Zarzut popełniania katastrofy w ruchu lądowym usłyszał Mateusz M. - 37-letni kierowca, który doprowadził do karambolu na obwodnicy Gdańska. W wypadku zginęły 4 osoby, w tym dwóch chłopców w wieku 7 i 10 lat.

REKLAMA

Do tragicznego karambolu doszło w piątek, przed północą.

Zarzut i wniosek o areszt

Jak przekazał po południu prok. Marcin Kurzępa z Prokuratury Rejonowej w Pruszczu Gdańskim, 37-letni Mateusz M. - kierowca, który spowodował wypadek - usłyszał zarzut popełniania katastrofy w ruchu lądowym.

Sąd rejonowy Gdańsk-Południe nie przychylił się do wniosku prokuratury o tymczasowe aresztowanie Mateusza M. kierowcy, którego ciężarówka staranowała auta na południowej obwodnicy Gdańska w piątek przed północą.
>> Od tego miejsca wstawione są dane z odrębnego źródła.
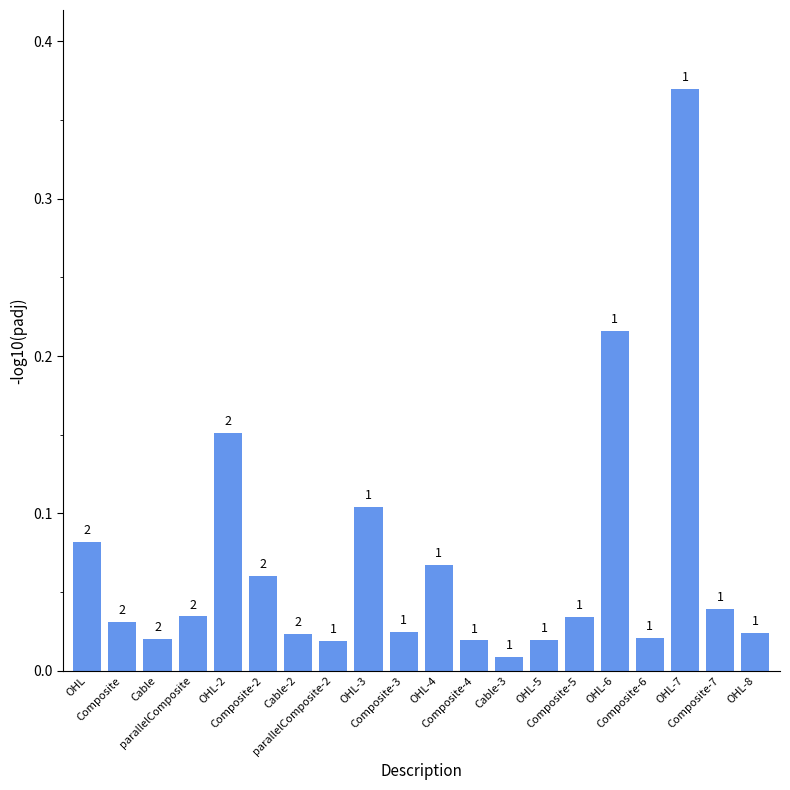

List the labels in order of value, largest first.

OHL-7, OHL-6, OHL-2, OHL-3, OHL, OHL-4, Composite-2, Composite-7, parallelComposite, Composite-5, Composite, Composite-3, OHL-8, Cable-2, Composite-6, Cable, OHL-5, Composite-4, parallelComposite-2, Cable-3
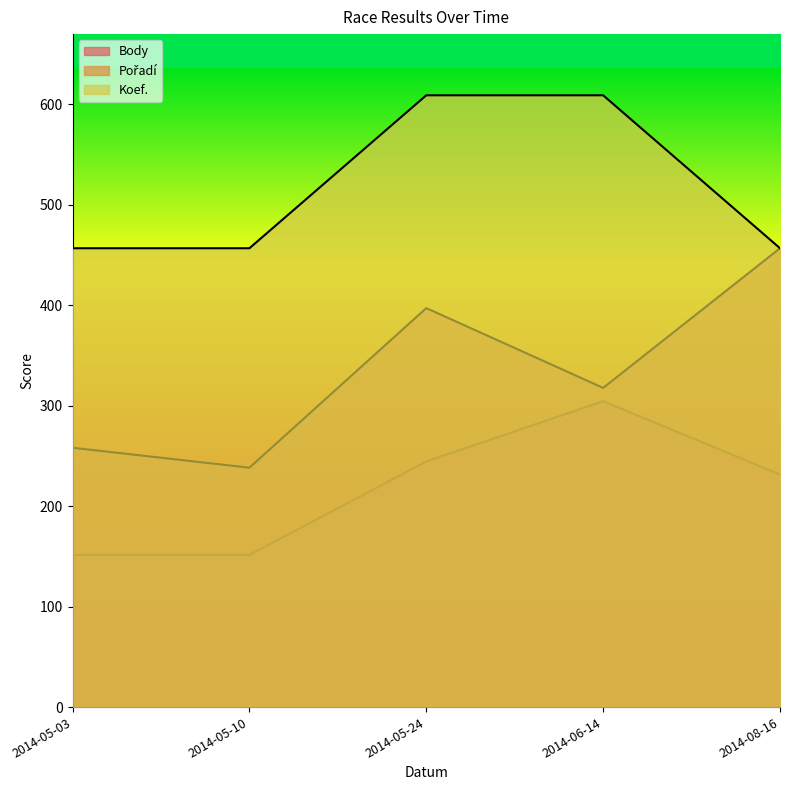

The Koef. series shows 609.0 at 2014-05-24. True or false?

True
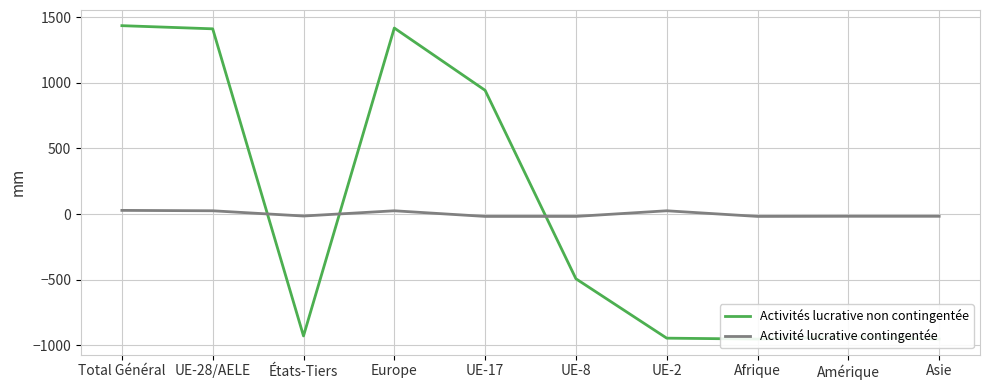

Rank the series by their maximum value, from highest to lowest.

Activités lucrative non contingentée, Activité lucrative contingentée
Zastosował wobec niego dozór policji. Sąd zobowiązał podejrzanego do stawiennictwa 7 razy w tygodniu w wyznaczonej jednostce policji - mówi RMF FM Mariusz Duszyński z prokuratury okręgowej w Gdańsku. Prokuratura ma tydzień na ewentualne zaskarżenie tej decyzji.

Nowe informacje ws. tragicznego karambolu

W niedzielę przed południem rzecznik Prokuratury Okręgowej w Gdańsku prok. Mariusz Duszczyk przekazał, że dwie spośród czterech osób, które zginęły w piątkowym karambolu na trasie S7 w okolicach Gdańska, to chłopcy. Jeden z nich miał 7, a drugi 10 lat.
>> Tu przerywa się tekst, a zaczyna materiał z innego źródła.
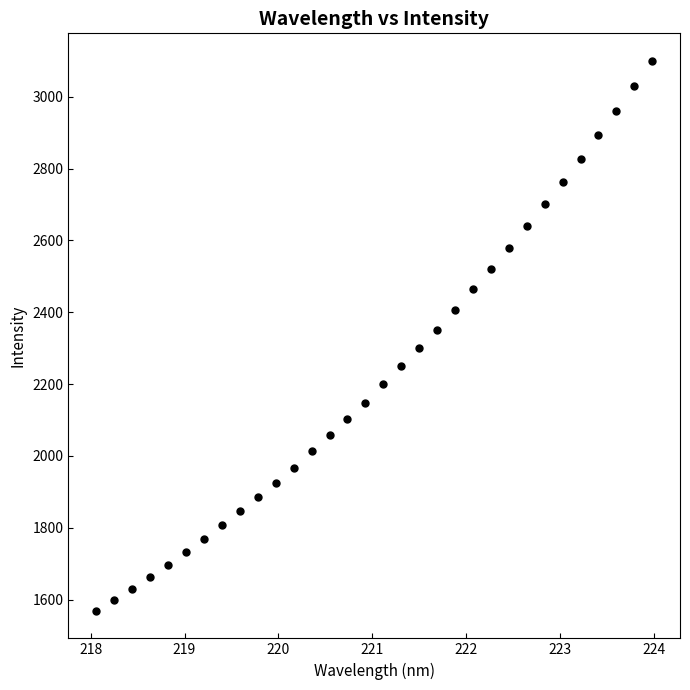

What is the range of Y values (max minus min)?

1531.3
Dzieci jechały jednym samochodem. Dwie inne ofiary, podróżowały innym autem. Trwa ustalanie ich tożsamości. Pomóc w tym mają badania DNA.

Według wstępnych ustaleń kierowca ciężarówki wbił się w pojazdy stojące w korku i przejechał kilkaset metrów. 37-latek trafił do policyjnego aresztu. Wiadomo, że był trzeźwy. Nie stwierdzono także, że brał narkotyki.

Mężczyzna jechał 89 km/h w miejscu, gdzie jest ograniczenie do 80 km/h. Pojazd wytracił prędkość w ciągu 10 sekund, co - jak wyjaśniają śledczy - wskazuje, że zrobił to, uderzając w auta i bariery.

Ustalono, że kierowca nie używał w czasie jazdy telefonu komórkowego.

/ KW PSP Gdańsk / PAP
/ KW PSP Gdańsk / PAP
/ KW PSP Gdańsk / PAP
/ KPP Pruszcz Gdański / Policja
/ KPP Pruszcz Gdański / PAP

7- i 10-latek chodzili do jednej szkoły

7- i 10-latek, którzy są jednymi z ofiar piątkowego wypadku, to mieszkańcy gminy Pruszcz Gdański. Dzieci uczyły się w szkole w Straszynie.

Jutro w szkole nie będzie dzwonków. Uczniowie szkoły w Straszynie zostaną objęci opieką psychologiczną. Nauczyciele już cały weekend przygotowują się do tego, jak dzieciom przekazać te trudne i bolesne wiadomości i jak z nimi przeżyć ten trudny czas, kiedy ich koledzy już nie wrócą do szkolnych ławek - powiedziała wójt gminy Pruszcz Gdański Weronika Chmielowiec.

Kondolencje w związku ze śmiercią chłopców opublikował na swojej stronie internetowej Urząd Gminy Pruszcz Gdański.

Wypadek i pożar

Do tragicznego karambolu doszło na zjeździe z trasy S7 na Południowej Obwodnicy Gdańska w piątek o godzinie 23:15 na remontowanym węźle Gdańsk-Południe. Zderzyło się 18 samochodów osobowych i trzy ciężarówki. Kilka samochodów stanęło w płomieniach. Jeden całkiem spłonął.

Zazwyczaj o godz. 23 ruch w tym miejscu jest niewielki. W piątek wieczorem na Letnicy odbywał się mecz Lechia - Legia. Wielu kibiców wracało do domu.

Drogę udało się udrożnić w sobotę przed godz. 10.